Furthermore, it is almost hypocritical to bring in an example of Basu Chatterjee and question the portrayal of Raj in RNBJ when Arun (Amol Palekar in Basu Chatterjee’s Chhoti Si Baat) had to undergo a very similar transition to win over Prabha, who was not impressed by his clumsy and timid nature. Again, it appears that the pop culture critique holds very little water in this context.

Secondly, and most importantly, pop culture does not criticise either the conformist or the salaried class. It is critical of the post-liberalisation aspiration, which defines success in terms of material achievements and a possible job in the US, often ignoring the civic and social obligations of an individual. In Tamasha or Wake Up Sid!, the characters are not robbing the conformists of dignity. They are instead establishing a rebellion against the “workaholic” kind, who are working tirelessly to help their employers indulge in materialistic extravagance. It comes at the cost of equality, the environment, and their entitlements. It is essential to ensure that the “sectors of the economy” are running. Still, it is also crucial to break-out of any institutional set-up that de-commodifies labour and robs individuals of their actual dignity by reducing them to the famous caricature of Charlie Chaplin in Modern Times.

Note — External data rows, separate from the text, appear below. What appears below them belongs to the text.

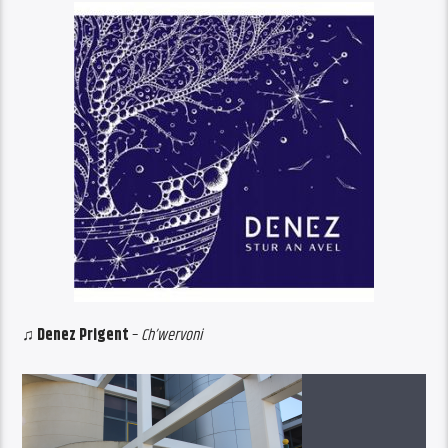
♫ Denez Prigent
–
Ch’wervoni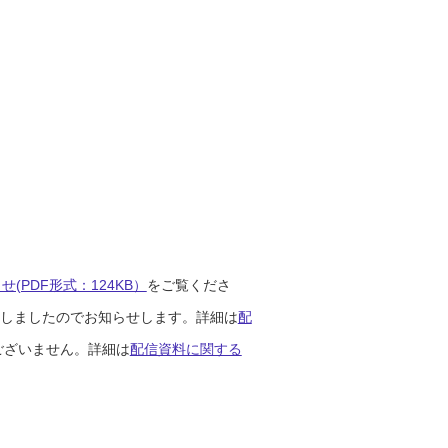
(PDF形式：124KB）
をご覧くださ
開始しましたのでお知らせします。詳細は
配
ございません。詳細は
配信資料に関する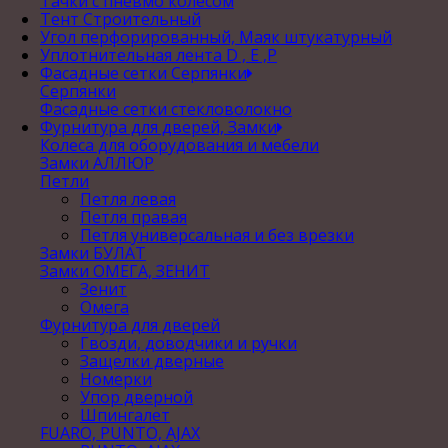
Тачки с пневмо колесом
Тент Строительный
Угол перфорированный, Маяк штукатурный
Уплотнительная лента D , Е ,P
Фасадные сетки Серпянки
Серпянки
Фасадные сетки стекловолокно
Фурнитура для дверей, Замки
Колеса для оборудования и мебели
Замки АЛЛЮР
Петли
Петля левая
Петля правая
Петля универсальная и без врезки
Замки БУЛАТ
Замки ОМЕГА, ЗЕНИТ
Зенит
Омега
Фурнитура для дверей
Гвозди, доводчики и ручки
Защелки дверные
Номерки
Упор дверной
Шпингалет
FUARO, PUNTO, AJAX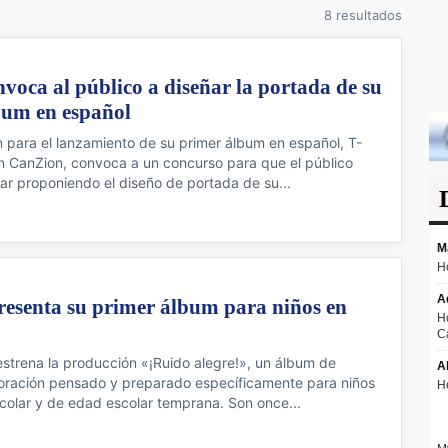
8 resultados
voca al público a diseñar la portada de su
bum en español
 para el lanzamiento de su primer álbum en español, T-
n CanZion, convoca a un concurso para que el público
ar proponiendo el diseño de portada de su...
resenta su primer álbum para niños en
estrena la producción «¡Ruido alegre!», un álbum de
oración pensado y preparado específicamente para niños
olar y de edad escolar temprana. Son once...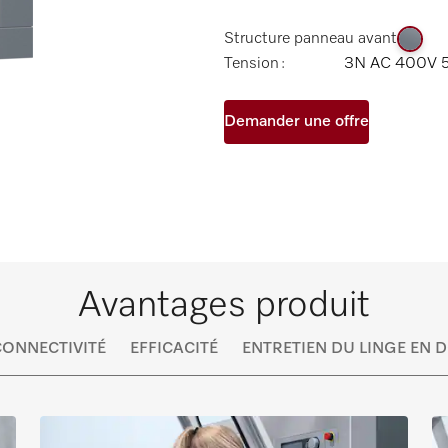
Structure panneau avant
Tension :
3N AC 400V 
Demander une offre
Avantages produit
CONNECTIVITÉ
EFFICACITÉ
ENTRETIEN DU LINGE EN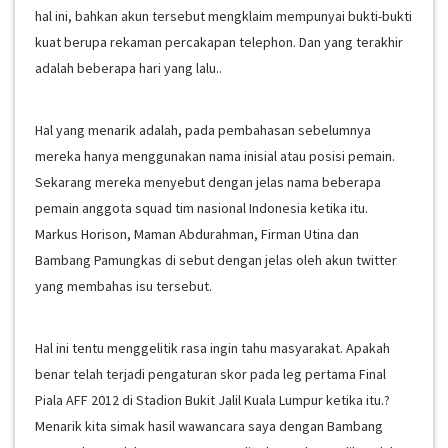
hal ini, bahkan akun tersebut mengklaim mempunyai bukti-bukti
kuat berupa rekaman percakapan telephon. Dan yang terakhir
adalah beberapa hari yang lalu..
Hal yang menarik adalah, pada pembahasan sebelumnya
mereka hanya menggunakan nama inisial atau posisi pemain.
Sekarang mereka menyebut dengan jelas nama beberapa
pemain anggota squad tim nasional Indonesia ketika itu.
Markus Horison, Maman Abdurahman, Firman Utina dan
Bambang Pamungkas di sebut dengan jelas oleh akun twitter
yang membahas isu tersebut.
Hal ini tentu menggelitik rasa ingin tahu masyarakat. Apakah
benar telah terjadi pengaturan skor pada leg pertama Final
Piala AFF 2012 di Stadion Bukit Jalil Kuala Lumpur ketika itu.?
Menarik kita simak hasil wawancara saya dengan Bambang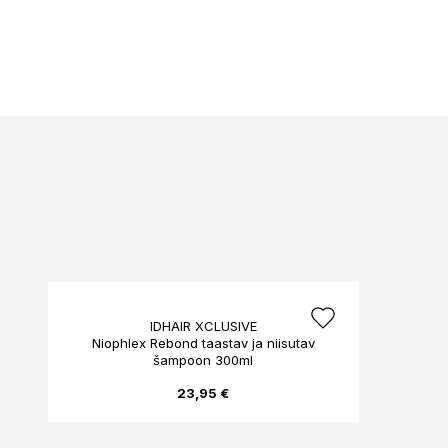
IDHAIR XCLUSIVE
Niophlex Rebond taastav ja niisutav
šampoon 300ml
23,95 €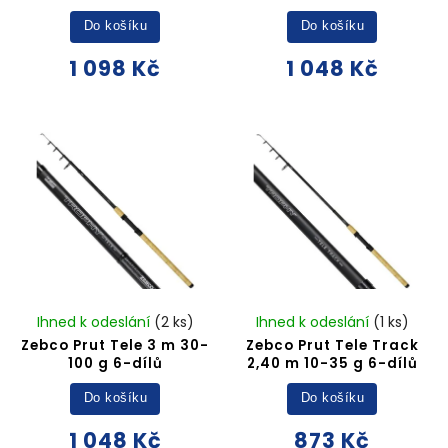
Do košíku
Do košíku
1 098 Kč
1 048 Kč
Ihned k odeslání
(2 ks)
Ihned k odeslání
(1 ks)
Zebco Prut Tele 3 m 30-
Zebco Prut Tele Track
100 g 6-dílů
2,40 m 10-35 g 6-dílů
Do košíku
Do košíku
1 048 Kč
873 Kč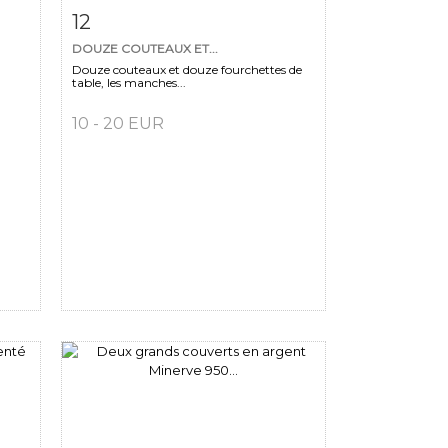
m
Fiche détaillée
Zoom
12
DOUZE COUTEAUX ET...
Douze couteaux et douze fourchettes de
table, les manches...
10 - 20 EUR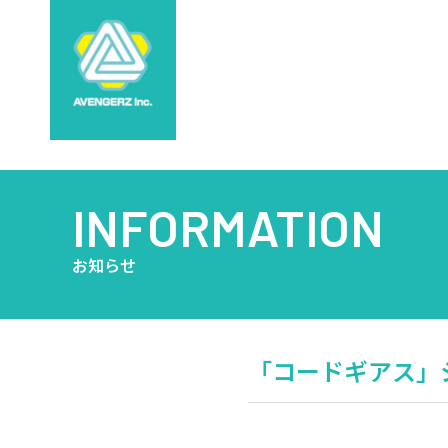
INFORMATION
お知らせ
「コードギアス」シリー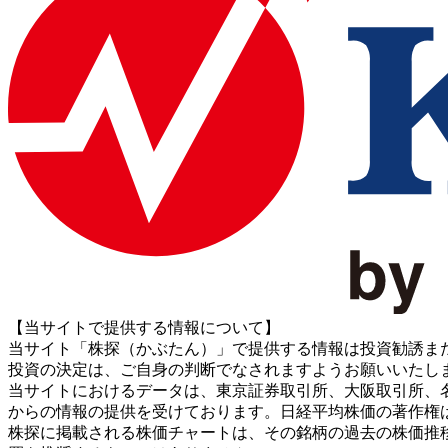
【当サイトで提供する情報について】
当サイト「株探（かぶたん）」で提供する情報は投資勧誘ま
投資の決定は、ご自身の判断でなされますようお願いいたし
当サイトにおけるデータは、東京証券取引所、大阪取引所、名古屋証券取引所、J
からの情報の提供を受けております。日経平均株価の著作権
株探に掲載される株価チャートは、その銘柄の過去の株価推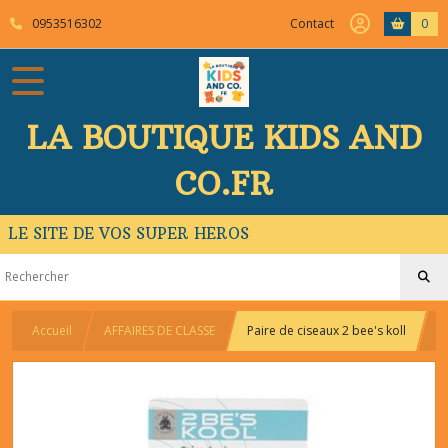
0953516302
Contact
0
LA BOUTIQUE KIDS AND
CO.FR
LE SITE DE VOS SUPER HEROS
Accueil
AFFAIRES DE CLASSE
Paire de ciseaux 2 bee's koll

Thirdly, the crux of the article argues that embarking on a “free spirit” course is a function of privilege. Often people become conformists because they lack opportunities or, in the case of Agastya, a perceived lack of drive for anything specific. In this regard, let us be fair to pop culture and also highlight movies such as Rocket Singh: Salesman of the Year by the same actor which celebrates the working class-protagonist, however, he is not “conformist”. A “conformist” accepts the system as it is, a rebel challenges the institutional structures of the system even within the restrictions of working class existence. In the movie, the protagonist rebels by standing up to unethical and undignified practices of a capitalist corporation and establishes his endeavour that upholds both civic and social values.

Therefore, pop culture does portray that one can be a “free spirit” even within the rubric of salaried employment. One need not “conform” to the existing values, beliefs, and social structures that defined success in India’s liberalisation decade.

In conclusion, pop culture does not portray the salaried class in a perceived negative life. Pop culture is merely reflexive of the social, political and economic changes that happen in the world. The celebration of “free spirits” does not necessarily mean that pop culture portrays engineers in a negative light. Pop culture inspires and galvanises people to break the mould, which is fundamental in driving innovation and the pursuit of any knowledge — including engineering.

The contention of pop culture is with the pre-defined values of “technocracy” (such as the belief that all problems in the world can be solved by building the right app) and “capitalism” (such as the virtues of being a workaholic or dedicated labour with no civic or social obligations). The pursuit of passion is undoubtedly a function of one’s socioeconomic privilege but even within the rubric of salaried employment, an individual need not be a “conformist”. An individual should have the ability to firmly oppose the wrongs within a system — be it aspects of gender equality or unequal pay for equal labour, as depicted by pop culture. Engineers, or any other technocrats such as bankers, should not take this personally. It was pop culture that inspired non-conformists to usher in the era of democratic capitalism in the world by breaking down the Berlin Wall. It will be pop culture-inspired non-conformists who would fix the broken aspects of capitalism through the characters of Ved, Sid, and Harpreet.

In this new age, conformists should heed to the advice of Bob Dylan and not “stand in the doorway” or “block up the hall” — for the times they are a-changin’.